A news release announcing yesterday's fund closures did not say whether additional funds had broken the buck, and messages seeking comment from a company spokeswoman were not returned.

As of June 30, Reserve oversaw more than $124 billion across all its money management products serving millions of accounts and hundreds of financial institutions, according to the firm's Web site.

The Primary Fund's troubles heightened anxieties of investors seeing fewer safe places to sock away cash amid volatile markets this week. This includes money-market funds that hold a total $3.4 trillion — a number that had until recently grown because of the funds' conservative reputation compared with riskier investments such as stocks.

Since the Primary Fund broke the buck, many money fund firms have issued statements seeking to reassure investors about their products' safety and lack of exposure to some of the financial services firms whose troubles have rocked markets this week.

The Primary Fund's demise came after the value of $785 million the fund held in unsecured debt issued by Lehman was written down to zero on Tuesday.

In the first instance of a fund breaking the buck in 1994, investors in the Community Bankers Mutual Fund ultimately lost about 4 cents on the dollar.

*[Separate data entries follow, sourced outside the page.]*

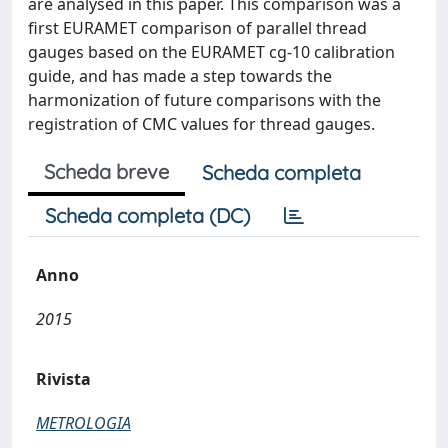
are analysed in this paper. This comparison was a
first EURAMET comparison of parallel thread
gauges based on the EURAMET cg-10 calibration
guide, and has made a step towards the
harmonization of future comparisons with the
registration of CMC values for thread gauges.
Scheda breve
Scheda completa
Scheda completa (DC)
Anno
2015
Rivista
METROLOGIA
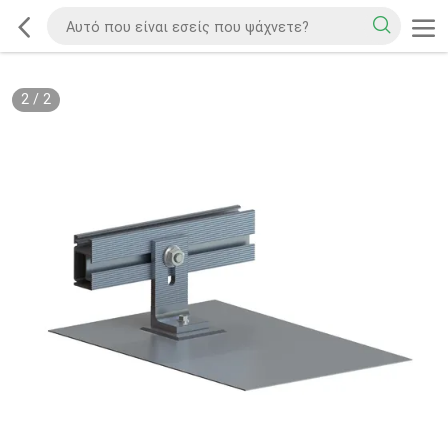
2
/
2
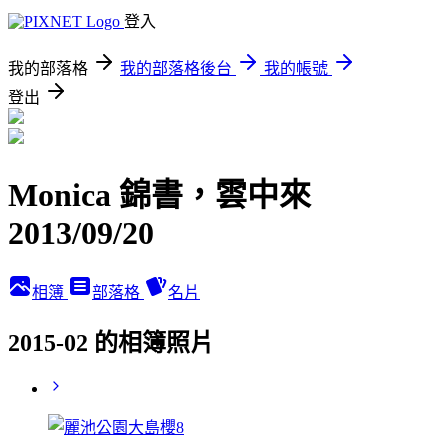
登入
我的部落格
我的部落格後台
我的帳號
登出
Monica 錦書，雲中來
2013/09/20
相簿
部落格
名片
2015-02 的相簿照片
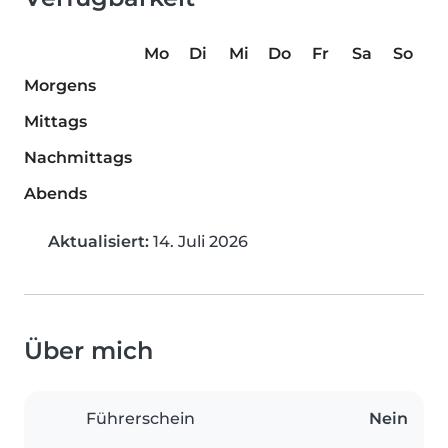
Mo
Di
Mi
Do
Fr
Sa
So
Morgens
Mittags
Nachmittags
Abends
Aktualisiert:
14. Juli 2026
Über mich
Führerschein
Nein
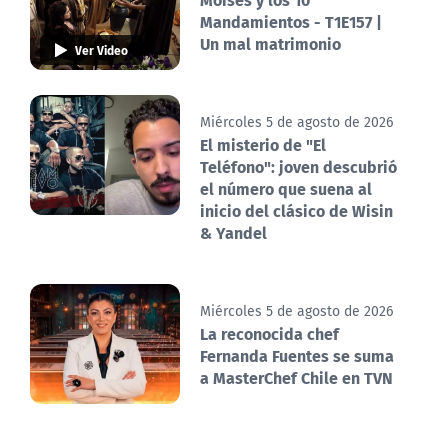
Mandamientos - T1E157 |
Un mal matrimonio
Ver Video
Miércoles 5 de agosto de 2026
El misterio de "El
Teléfono": joven descubrió
el número que suena al
inicio del clásico de Wisin
& Yandel
Miércoles 5 de agosto de 2026
La reconocida chef
Fernanda Fuentes se suma
a MasterChef Chile en TVN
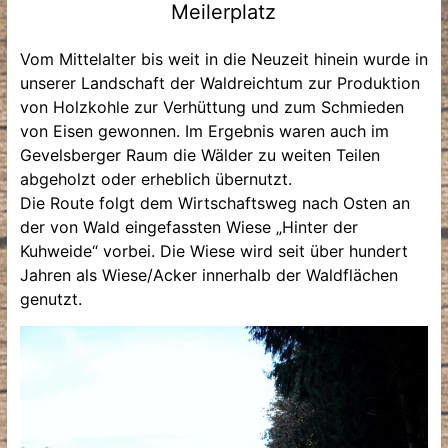
Meilerplatz
Vom Mittelalter bis weit in die Neuzeit hinein wurde in
unserer Landschaft der Waldreichtum zur Produktion
von Holzkohle zur Verhüttung und zum Schmieden
von Eisen gewonnen. Im Ergebnis waren auch im
Gevelsberger Raum die Wälder zu weiten Teilen
abgeholzt oder erheblich übernutzt.
Die Route folgt dem Wirtschaftsweg nach Osten an
der von Wald eingefassten Wiese „Hinter der
Kuhweide“ vorbei. Die Wiese wird seit über hundert
Jahren als Wiese/Acker innerhalb der Waldflächen
genutzt.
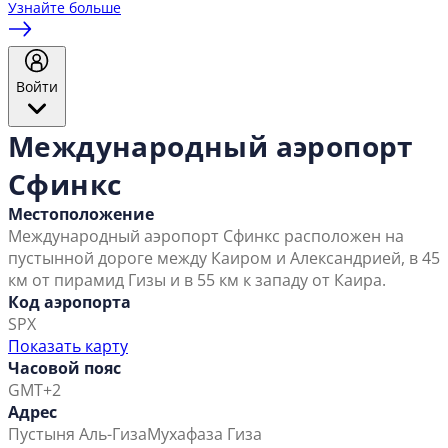
Узнайте больше
Войти
Международный аэропорт
Сфинкс
Местоположение
Международный аэропорт Сфинкс расположен на
пустынной дороге между Каиром и Александрией, в 45
км от пирамид Гизы и в 55 км к западу от Каира.
Код аэропорта
SPX
Показать карту
Часовой пояс
GMT+2
Адрес
Пустыня Аль-Гиза
Мухафаза Гиза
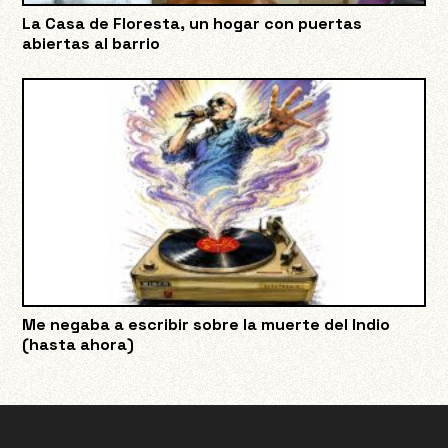
La Casa de Floresta, un hogar con puertas
abiertas al barrio
Me negaba a escribir sobre la muerte del Indio
(hasta ahora)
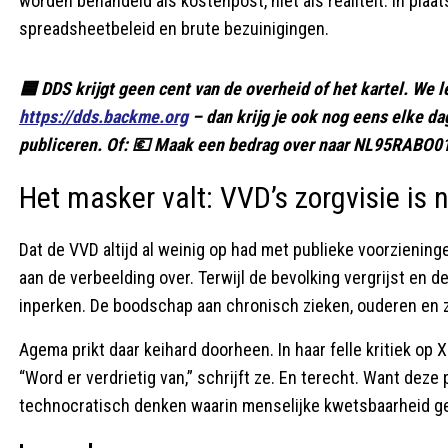
worden behandeld als kostenpost, niet als realiteit. In pla
spreadsheetbeleid en brute bezuinigingen.
🟦 DDS krijgt geen cent van de overheid of het kartel. We l
https://dds.backme.org
– dan krijg je ook nog eens elke d
publiceren. Of: 💶 Maak een bedrag over naar NL95RABO01
Het masker valt: VVD’s zorgvisie is 
Dat de VVD altijd al weinig op had met publieke voorzienin
aan de verbeelding over. Terwijl de bevolking vergrijst en 
inperken. De boodschap aan chronisch zieken, ouderen en z
Agema prikt daar keihard doorheen. In haar felle kritiek op 
“Word er verdrietig van,” schrijft ze. En terecht. Want deze 
technocratisch denken waarin menselijke kwetsbaarheid ge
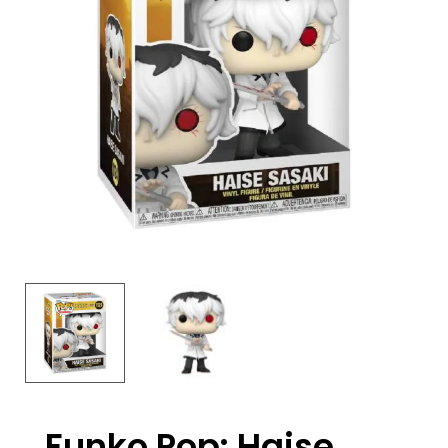
Funko Pop: Haise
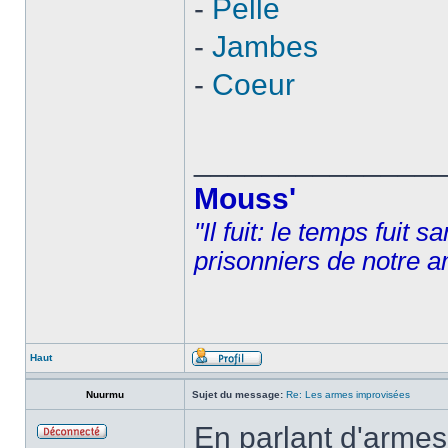
-
Pelle
-
Jambes
-
Coeur
______________
Mouss'
"Il fuit: le temps fuit 
prisonniers de notre a
Haut
Nuurmu
Sujet du message:
Re: Les armes improvisées
En parlant d'armes.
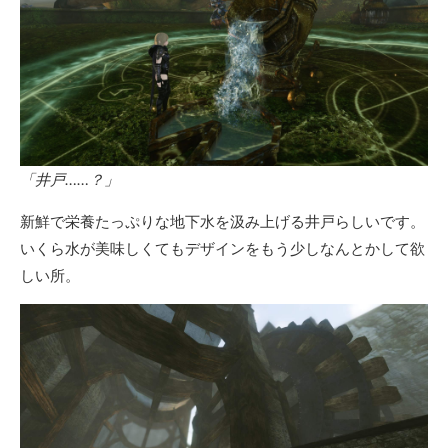
「井戸……？」
新鮮で栄養たっぷりな地下水を汲み上げる井戸らしいです。
いくら水が美味しくてもデザインをもう少しなんとかして欲
しい所。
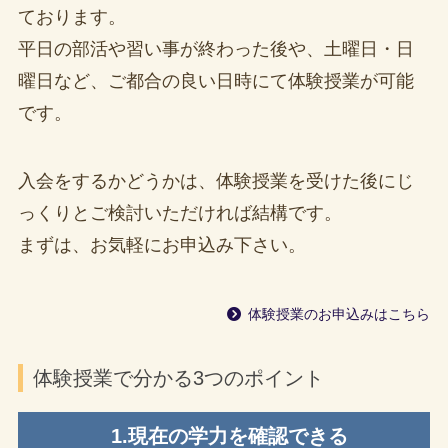
ております。
平日の部活や習い事が終わった後や、土曜日・日
曜日など、ご都合の良い日時にて体験授業が可能
です。
入会をするかどうかは、体験授業を受けた後にじ
っくりとご検討いただければ結構です。
まずは、お気軽にお申込み下さい。
体験授業のお申込みはこちら
体験授業で分かる3つのポイント
1.現在の学力を確認できる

That fund differed from the Primary Fund case because it was for a group of bankers, not retail investors.

In most instances in which a fund is in danger of breaking the buck, the fund's parent firm supplies cash from its own holdings to maintain an adequate fund balance — a step that at least 20 fund firms have taken over the past 14 months.

Money-market funds are restricted by federal regulation to make conservative investments in low-risk securities, although they lack the federal deposit insurance that other safe investments such as bank deposits offer.